Extracted records:
========
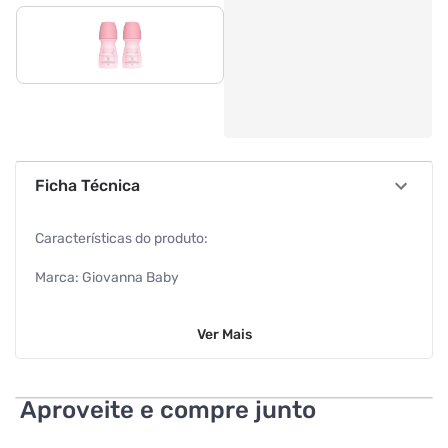
Ficha Técnica
Características do produto:
Marca: Giovanna Baby
Linha: Classic
Ver
Mais
Informações adicionais:
Proteção: 48 horas de proteção contra odores
Aproveite e compre junto
Álcool: 0% de álcool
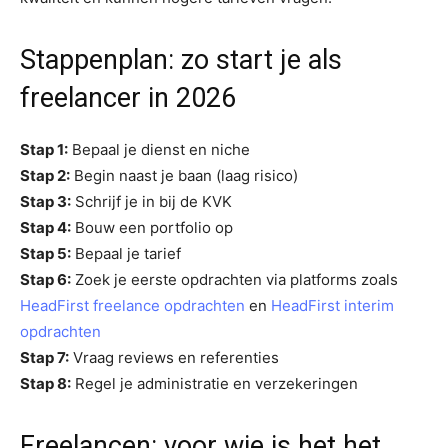
Stappenplan: zo start je als
freelancer in 2026
Stap 1:
Bepaal je dienst en niche
Stap 2:
Begin naast je baan (laag risico)
Stap 3:
Schrijf je in bij de KVK
Stap 4:
Bouw een portfolio op
Stap 5:
Bepaal je tarief
Stap 6:
Zoek je eerste opdrachten via platforms zoals
HeadFirst freelance opdrachten
en
HeadFirst interim
opdrachten
Stap 7:
Vraag reviews en referenties
Stap 8:
Regel je administratie en verzekeringen
Freelancen: voor wie is het het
========
- **How to complete this task**: Select and copy each line of the data above that contains the word "Bepaal". Case counts.

- **Written answer**:
Bepaal je dienst en niche
Bepaal je tarief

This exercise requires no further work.